I froze, and the jolt wound through my body like a live wire, making my printless fingertips tingle as I grasped the manual.
“Do you have that one?” she asked innocently, tilting her head.
I shook mine, unable to tear my eyes from the cover. The Archer, it said, Agent of Light. Beneath the emblazoned caption was a photo of my mother.
She couldn’t have been any older than I was now, dressed in short-shorts and go-go boots that were made for more than walking-it was an outfit guaranteed to get her in the creator’s door. But there was blood on her thigh, her conduit-now mine-was clutched in both hands, and she was gritting her teeth, staring into shadows, bent-kneed as she backed away toward an opened door. I flipped open the manual, and caught a flash of color as a howl of rage splintered the silent room. The word nooo-o-o! bubbled up from the page before popping in a angry red spark.

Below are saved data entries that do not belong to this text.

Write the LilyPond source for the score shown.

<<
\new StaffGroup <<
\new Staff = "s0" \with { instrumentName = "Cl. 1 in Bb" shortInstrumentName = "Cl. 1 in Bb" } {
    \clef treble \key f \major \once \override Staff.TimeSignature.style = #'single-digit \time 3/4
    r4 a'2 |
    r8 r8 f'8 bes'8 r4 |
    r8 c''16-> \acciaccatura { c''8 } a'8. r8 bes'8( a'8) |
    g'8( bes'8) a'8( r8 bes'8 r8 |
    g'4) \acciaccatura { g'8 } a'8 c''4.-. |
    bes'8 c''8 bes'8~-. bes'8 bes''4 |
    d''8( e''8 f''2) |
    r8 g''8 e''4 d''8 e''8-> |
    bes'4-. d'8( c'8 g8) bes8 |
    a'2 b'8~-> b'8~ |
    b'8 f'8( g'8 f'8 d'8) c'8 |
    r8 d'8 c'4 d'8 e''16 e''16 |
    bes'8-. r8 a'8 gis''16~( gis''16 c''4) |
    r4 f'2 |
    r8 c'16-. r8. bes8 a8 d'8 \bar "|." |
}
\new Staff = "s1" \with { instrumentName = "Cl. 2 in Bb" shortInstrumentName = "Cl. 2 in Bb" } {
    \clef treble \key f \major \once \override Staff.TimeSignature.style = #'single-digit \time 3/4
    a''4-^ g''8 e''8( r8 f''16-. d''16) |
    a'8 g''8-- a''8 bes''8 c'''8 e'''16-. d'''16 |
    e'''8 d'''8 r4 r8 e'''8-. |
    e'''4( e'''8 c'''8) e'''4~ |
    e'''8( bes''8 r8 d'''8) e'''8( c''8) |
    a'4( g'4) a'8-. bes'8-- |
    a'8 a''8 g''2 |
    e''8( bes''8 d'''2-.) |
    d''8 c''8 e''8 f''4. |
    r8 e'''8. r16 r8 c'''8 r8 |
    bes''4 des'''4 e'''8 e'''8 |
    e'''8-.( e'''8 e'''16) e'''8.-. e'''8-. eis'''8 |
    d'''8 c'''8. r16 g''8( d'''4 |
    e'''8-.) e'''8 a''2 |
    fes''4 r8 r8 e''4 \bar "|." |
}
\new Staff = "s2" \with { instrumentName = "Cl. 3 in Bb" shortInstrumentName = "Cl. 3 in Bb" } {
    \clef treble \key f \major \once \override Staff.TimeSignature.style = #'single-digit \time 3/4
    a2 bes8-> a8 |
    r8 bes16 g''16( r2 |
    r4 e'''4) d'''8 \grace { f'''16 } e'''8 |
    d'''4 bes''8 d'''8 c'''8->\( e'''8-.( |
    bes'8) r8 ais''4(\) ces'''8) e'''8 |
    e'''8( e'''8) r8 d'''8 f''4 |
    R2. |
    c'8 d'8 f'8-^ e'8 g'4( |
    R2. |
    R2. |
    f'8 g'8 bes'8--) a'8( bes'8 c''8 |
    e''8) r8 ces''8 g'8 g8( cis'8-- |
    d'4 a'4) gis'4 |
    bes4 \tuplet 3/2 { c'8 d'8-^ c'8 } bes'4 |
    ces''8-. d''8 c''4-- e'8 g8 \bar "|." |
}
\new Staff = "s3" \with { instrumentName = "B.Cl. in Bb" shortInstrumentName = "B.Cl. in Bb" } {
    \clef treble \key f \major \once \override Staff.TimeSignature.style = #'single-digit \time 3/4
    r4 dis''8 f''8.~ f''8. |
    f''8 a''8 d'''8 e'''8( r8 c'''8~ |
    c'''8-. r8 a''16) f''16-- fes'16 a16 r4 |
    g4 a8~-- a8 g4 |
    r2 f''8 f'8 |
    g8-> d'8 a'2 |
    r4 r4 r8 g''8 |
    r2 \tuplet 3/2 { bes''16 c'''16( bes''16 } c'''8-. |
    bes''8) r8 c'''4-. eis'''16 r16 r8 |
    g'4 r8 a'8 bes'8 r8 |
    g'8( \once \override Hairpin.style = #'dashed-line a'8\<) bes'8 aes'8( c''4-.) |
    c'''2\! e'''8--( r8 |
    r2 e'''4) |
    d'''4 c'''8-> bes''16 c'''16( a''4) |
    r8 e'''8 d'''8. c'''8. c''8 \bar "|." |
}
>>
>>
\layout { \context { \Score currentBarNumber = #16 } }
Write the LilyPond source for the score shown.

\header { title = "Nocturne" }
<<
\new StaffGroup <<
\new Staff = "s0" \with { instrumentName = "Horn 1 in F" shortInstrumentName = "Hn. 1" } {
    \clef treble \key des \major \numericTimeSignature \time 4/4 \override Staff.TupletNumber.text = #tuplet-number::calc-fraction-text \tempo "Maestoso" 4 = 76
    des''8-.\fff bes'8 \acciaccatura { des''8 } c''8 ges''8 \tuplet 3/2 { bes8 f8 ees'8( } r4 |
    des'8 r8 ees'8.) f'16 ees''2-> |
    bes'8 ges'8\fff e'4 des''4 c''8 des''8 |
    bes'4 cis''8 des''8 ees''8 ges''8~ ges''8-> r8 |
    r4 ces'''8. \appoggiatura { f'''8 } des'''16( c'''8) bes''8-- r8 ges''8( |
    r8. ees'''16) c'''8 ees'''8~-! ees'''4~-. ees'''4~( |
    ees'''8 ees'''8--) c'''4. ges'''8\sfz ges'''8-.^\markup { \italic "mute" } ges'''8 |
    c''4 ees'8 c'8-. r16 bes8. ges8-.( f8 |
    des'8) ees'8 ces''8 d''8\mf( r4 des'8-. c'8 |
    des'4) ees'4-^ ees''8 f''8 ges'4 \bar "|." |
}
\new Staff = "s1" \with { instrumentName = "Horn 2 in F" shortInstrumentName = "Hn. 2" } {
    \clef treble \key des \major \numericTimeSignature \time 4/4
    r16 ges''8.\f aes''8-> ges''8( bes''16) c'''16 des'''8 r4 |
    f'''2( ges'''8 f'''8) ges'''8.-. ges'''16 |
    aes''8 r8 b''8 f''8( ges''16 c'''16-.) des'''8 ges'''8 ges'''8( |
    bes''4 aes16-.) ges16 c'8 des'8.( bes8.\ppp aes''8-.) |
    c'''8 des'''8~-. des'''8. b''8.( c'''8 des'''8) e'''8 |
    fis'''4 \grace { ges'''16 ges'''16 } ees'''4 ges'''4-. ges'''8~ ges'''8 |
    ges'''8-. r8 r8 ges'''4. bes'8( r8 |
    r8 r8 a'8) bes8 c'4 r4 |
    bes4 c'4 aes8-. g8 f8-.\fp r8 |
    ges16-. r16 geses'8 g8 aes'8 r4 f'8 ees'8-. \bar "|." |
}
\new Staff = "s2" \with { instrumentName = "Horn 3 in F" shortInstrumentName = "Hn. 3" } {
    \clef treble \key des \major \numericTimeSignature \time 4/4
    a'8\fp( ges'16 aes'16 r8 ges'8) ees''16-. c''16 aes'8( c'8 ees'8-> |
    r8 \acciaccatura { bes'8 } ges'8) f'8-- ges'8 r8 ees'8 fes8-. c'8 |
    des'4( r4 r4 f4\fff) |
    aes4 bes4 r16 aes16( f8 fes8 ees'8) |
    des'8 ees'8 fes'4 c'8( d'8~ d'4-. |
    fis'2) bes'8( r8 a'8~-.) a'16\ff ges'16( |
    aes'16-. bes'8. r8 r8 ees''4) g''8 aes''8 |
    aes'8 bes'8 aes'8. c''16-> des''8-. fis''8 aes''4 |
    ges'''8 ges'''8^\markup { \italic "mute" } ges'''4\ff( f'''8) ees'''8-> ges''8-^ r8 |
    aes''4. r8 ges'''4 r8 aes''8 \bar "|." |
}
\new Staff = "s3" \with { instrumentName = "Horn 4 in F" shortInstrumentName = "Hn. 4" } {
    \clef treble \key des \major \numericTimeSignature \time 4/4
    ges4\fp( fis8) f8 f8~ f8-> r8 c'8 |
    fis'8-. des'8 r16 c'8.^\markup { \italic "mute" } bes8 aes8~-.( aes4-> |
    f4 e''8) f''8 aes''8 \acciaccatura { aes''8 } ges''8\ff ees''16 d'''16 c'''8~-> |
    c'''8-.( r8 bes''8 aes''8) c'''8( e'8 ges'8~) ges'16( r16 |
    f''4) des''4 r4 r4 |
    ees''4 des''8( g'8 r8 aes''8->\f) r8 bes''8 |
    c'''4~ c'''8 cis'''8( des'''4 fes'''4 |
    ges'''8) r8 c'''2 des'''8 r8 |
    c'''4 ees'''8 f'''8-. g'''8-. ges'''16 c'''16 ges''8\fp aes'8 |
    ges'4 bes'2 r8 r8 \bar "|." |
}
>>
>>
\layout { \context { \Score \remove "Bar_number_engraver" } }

“This is the one where she killed him, isn’t it?” I asked Jasmine, flipping to the back. “The Tulpa’s originator. When she thought killing Wyatt Neelson would weaken the Tulpa.” It hadn’t though, I thought, scanning another page where she escaped through a sewer lid portal. Instead it had loosed Neelson’s hold on him, the creator’s death doubling back to make the Tulpa stronger.
Jasmine nodded, rising to her tiptoes to flip back to the beginning with me, revealing the panels that showed my mother using manipulation, patience, her body, and pure chutzpah to gain that information from the Tulpa. She was already pregnant, I saw. And she was worried that with the hormone shift that came with pregnancy, the Tulpa would soon smell it on her. It would give her Light identity away.
I would give her away.
“This is my favorite,” Jasmine breathed, as we watched Zoe sneak from the Tulpa’s bedroom, him sleeping peacefully-face only partially revealed in black and white-while she stood framed in the doorway, her silhouette backlit, fists clenched, glyph fired. “She was wonderful.”